Chicken fat, also known as schmaltz (from the Yiddish שמלץ), is rendered poultry fat traditionally used in Jewish and Eastern European cuisine. It is produced by slowly heating chicken skin and fatty tissues until the fat liquefies and separates from the solids, which are strained out to yield a pure, golden fat with a distinctive savory poultry flavor. Chicken fat solidifies at room temperature into a creamy, pale yellow substance, though it remains pliable and spreads easily. The flavor is rich and intensely poultry-forward, with subtle umami notes that distinguish it from neutral cooking fats.

Margarine, by contrast, is an industrial emulsion of vegetable oils, water, and various additives designed to mimic the texture and functional properties of butter. Modern margarines are primarily composed of hydrogenated or partially hydrogenated plant oils, though some contemporary formulations use interesterified oils or blends of liquid and solid vegetable fats. The flavor profile is deliberately neutral to buttery, depending on formulation and intended use.

Culinary Uses

Chicken fat serves as a flavorful cooking medium and ingredient in Jewish, Eastern European, and traditional American Jewish-deli cooking. It is used for rendering, sautéing vegetables, making cracklings (gribenes), enriching soups and broths, and as a spread on bread. Its high smoke point (approximately 375°F/190°C) makes it suitable for pan-frying. The rendered solids left after fat extraction are prized as a crispy garnish.

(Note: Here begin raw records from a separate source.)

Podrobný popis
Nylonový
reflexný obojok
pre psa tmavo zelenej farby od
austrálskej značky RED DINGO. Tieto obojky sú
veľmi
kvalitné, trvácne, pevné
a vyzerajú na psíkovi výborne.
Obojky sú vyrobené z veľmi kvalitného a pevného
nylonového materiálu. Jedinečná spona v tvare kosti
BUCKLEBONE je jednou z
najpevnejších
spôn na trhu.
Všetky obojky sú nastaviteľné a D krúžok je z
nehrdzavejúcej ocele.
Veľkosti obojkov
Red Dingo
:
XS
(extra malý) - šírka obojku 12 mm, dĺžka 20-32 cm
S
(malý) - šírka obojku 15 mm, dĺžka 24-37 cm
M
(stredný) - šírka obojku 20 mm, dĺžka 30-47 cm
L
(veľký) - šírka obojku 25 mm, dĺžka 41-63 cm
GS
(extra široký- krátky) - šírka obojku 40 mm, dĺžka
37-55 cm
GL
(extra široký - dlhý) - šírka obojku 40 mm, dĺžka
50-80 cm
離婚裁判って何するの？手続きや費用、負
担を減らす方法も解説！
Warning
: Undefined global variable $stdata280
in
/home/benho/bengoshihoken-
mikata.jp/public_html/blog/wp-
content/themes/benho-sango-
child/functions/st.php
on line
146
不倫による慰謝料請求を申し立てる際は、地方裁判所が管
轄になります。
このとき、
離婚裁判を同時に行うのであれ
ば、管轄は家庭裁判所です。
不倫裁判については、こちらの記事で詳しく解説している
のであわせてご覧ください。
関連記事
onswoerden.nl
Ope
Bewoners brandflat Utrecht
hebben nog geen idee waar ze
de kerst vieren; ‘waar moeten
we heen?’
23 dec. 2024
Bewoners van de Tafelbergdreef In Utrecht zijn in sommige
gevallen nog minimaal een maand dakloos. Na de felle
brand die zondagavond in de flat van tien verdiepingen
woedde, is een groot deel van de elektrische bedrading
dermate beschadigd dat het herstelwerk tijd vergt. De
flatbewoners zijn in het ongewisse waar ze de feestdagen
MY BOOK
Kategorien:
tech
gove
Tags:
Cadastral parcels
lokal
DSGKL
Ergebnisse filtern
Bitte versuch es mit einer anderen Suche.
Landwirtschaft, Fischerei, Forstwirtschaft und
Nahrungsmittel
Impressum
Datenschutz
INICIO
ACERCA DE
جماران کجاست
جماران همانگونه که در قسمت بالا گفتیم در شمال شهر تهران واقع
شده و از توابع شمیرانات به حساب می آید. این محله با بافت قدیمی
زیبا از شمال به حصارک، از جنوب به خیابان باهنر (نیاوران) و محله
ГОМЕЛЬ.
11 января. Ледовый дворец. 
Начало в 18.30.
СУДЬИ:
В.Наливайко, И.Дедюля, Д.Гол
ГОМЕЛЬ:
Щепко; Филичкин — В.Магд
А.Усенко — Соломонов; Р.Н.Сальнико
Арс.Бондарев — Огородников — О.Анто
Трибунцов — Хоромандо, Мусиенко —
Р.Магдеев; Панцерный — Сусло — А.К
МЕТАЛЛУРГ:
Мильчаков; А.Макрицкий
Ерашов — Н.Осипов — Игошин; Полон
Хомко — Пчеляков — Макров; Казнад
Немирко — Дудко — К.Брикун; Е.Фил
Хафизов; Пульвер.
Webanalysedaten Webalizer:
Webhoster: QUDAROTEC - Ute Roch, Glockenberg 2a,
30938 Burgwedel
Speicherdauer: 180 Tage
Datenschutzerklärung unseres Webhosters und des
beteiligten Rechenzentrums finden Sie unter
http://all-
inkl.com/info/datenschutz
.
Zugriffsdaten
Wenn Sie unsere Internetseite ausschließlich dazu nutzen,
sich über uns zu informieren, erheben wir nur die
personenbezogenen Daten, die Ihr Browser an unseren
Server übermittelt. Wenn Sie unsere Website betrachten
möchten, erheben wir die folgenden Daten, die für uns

Margarine functions as a butter substitute in baking, frying, and spreading applications across contemporary global cuisines. It is used in pastries, cakes, cookies, sauces, and as a table spread. Its neutral flavor and consistency make it a practical (though nutritionally and flavor-wise inferior) alternative to butter in applications where a creaming fat or emulsifier is required.